[Start of section]

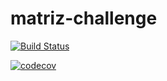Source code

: # matriz-challenge
[![Build Status](https://travis-ci.org/carloslimasis/matriz-challenge.svg?branch=master)](https://travis-ci.org/carloslimasis/matriz-challenge)

[![codecov](https://codecov.io/gh/carloslimasis/matriz-challenge/branch/master/graph/badge.svg)](https://codecov.io/gh/carloslimasis/matriz-challenge)

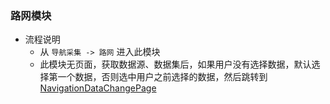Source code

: ### 路网模块
* 流程说明
    - 从 `导航采集 -> 路网` 进入此模块
    - 此模块无页面，获取数据源、数据集后，如果用户没有选择数据，默认选择第一个数据，否则选中用户之前选择的数据，然后跳转到[NavigationDataChangePage](./../../../../../../containers/NavigationDataChangePage/NavigationDataChangePage.js)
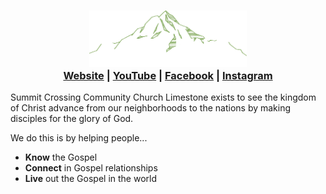 <h3 align="center">
	<img src="https://raw.githubusercontent.com/summitlimestone/summitlimestone/main/resources/logo.png" alt="Logo" width="50%"/><br/>
    <a href="https://summitlimestone.org">Website</a> | <a href="https://www.youtube.com/@summitcrossinglimestone">YouTube</a> | <a href="https://www.facebook.com/summitlimestone/">Facebook</a> | <a href="https://www.instagram.com/summitlimestone/">Instagram</a>
</h3>

Summit Crossing Community Church Limestone exists to see the kingdom of Christ
advance from our neighborhoods to the nations by making disciples for the glory
of God.

We do this is by helping people...

- **Know** the Gospel
- **Connect** in Gospel relationships
- **Live** out the Gospel in the world
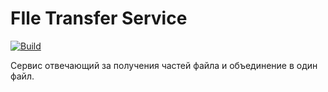# FIle Transfer Service

[![Build](https://github.com/AntonZinovik/FileMergeService/actions/workflows/Build.yml/badge.svg?branch=main)](https://github.com/AntonZinovik/FileMergeService/actions/workflows/Build.yml)

Сервис отвечающий за получения частей файла и объединение в один файл.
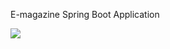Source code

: E-magazine Spring Boot Application

[![](http://img.youtube.com/vi/YOUTUBE_VIDEO_ID_HERE/0.jpg)](http://www.youtube.com/watch?v=tfAH9iohuyE&t "Application")
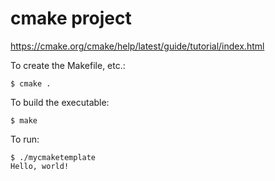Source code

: # cmake project

https://cmake.org/cmake/help/latest/guide/tutorial/index.html

To create the Makefile, etc.:

    $ cmake .

To build the executable:
    
    $ make

To run:

    $ ./mycmaketemplate
    Hello, world!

[End of section]

- [Assigned task]: Reproduce the material above verbatim, line for line, with the pictures omitted.

- [Exercise solution]:
Source code

: # matriz-challenge
[![Build Status](https://travis-ci.org/carloslimasis/matriz-challenge.svg?branch=master)](https://travis-ci.org/carloslimasis/matriz-challenge)

[![codecov](https://codecov.io/gh/carloslimasis/matriz-challenge/branch/master/graph/badge.svg)](https://codecov.io/gh/carloslimasis/matriz-challenge)

Source code

: ### 路网模块
* 流程说明
    - 从 `导航采集 -> 路网` 进入此模块
    - 此模块无页面，获取数据源、数据集后，如果用户没有选择数据，默认选择第一个数据，否则选中用户之前选择的数据，然后跳转到[NavigationDataChangePage](./../../../../../../containers/NavigationDataChangePage/NavigationDataChangePage.js)
 <h3 align="center">
	<img src="https://raw.githubusercontent.com/summitlimestone/summitlimestone/main/resources/logo.png" alt="Logo" width="50%"/><br/>
    <a href="https://summitlimestone.org">Website</a> | <a href="https://www.youtube.com/@summitcrossinglimestone">YouTube</a> | <a href="https://www.facebook.com/summitlimestone/">Facebook</a> | <a href="https://www.instagram.com/summitlimestone/">Instagram</a>
</h3>

Summit Crossing Community Church Limestone exists to see the kingdom of Christ
advance from our neighborhoods to the nations by making disciples for the glory
of God.

We do this is by helping people...

- **Know** the Gospel
- **Connect** in Gospel relationships
- **Live** out the Gospel in the world
# FIle Transfer Service

[![Build](https://github.com/AntonZinovik/FileMergeService/actions/workflows/Build.yml/badge.svg?branch=main)](https://github.com/AntonZinovik/FileMergeService/actions/workflows/Build.yml)

Сервис отвечающий за получения частей файла и объединение в один файл.
Source code

: E-magazine Spring Boot Application

[![](http://img.youtube.com/vi/YOUTUBE_VIDEO_ID_HERE/0.jpg)](http://www.youtube.com/watch?v=tfAH9iohuyE&t "Application")
Source code

: # cmake project

https://cmake.org/cmake/help/latest/guide/tutorial/index.html

To create the Makefile, etc.:

    $ cmake .

To build the executable:
    
    $ make

To run:

    $ ./mycmaketemplate
    Hello, world!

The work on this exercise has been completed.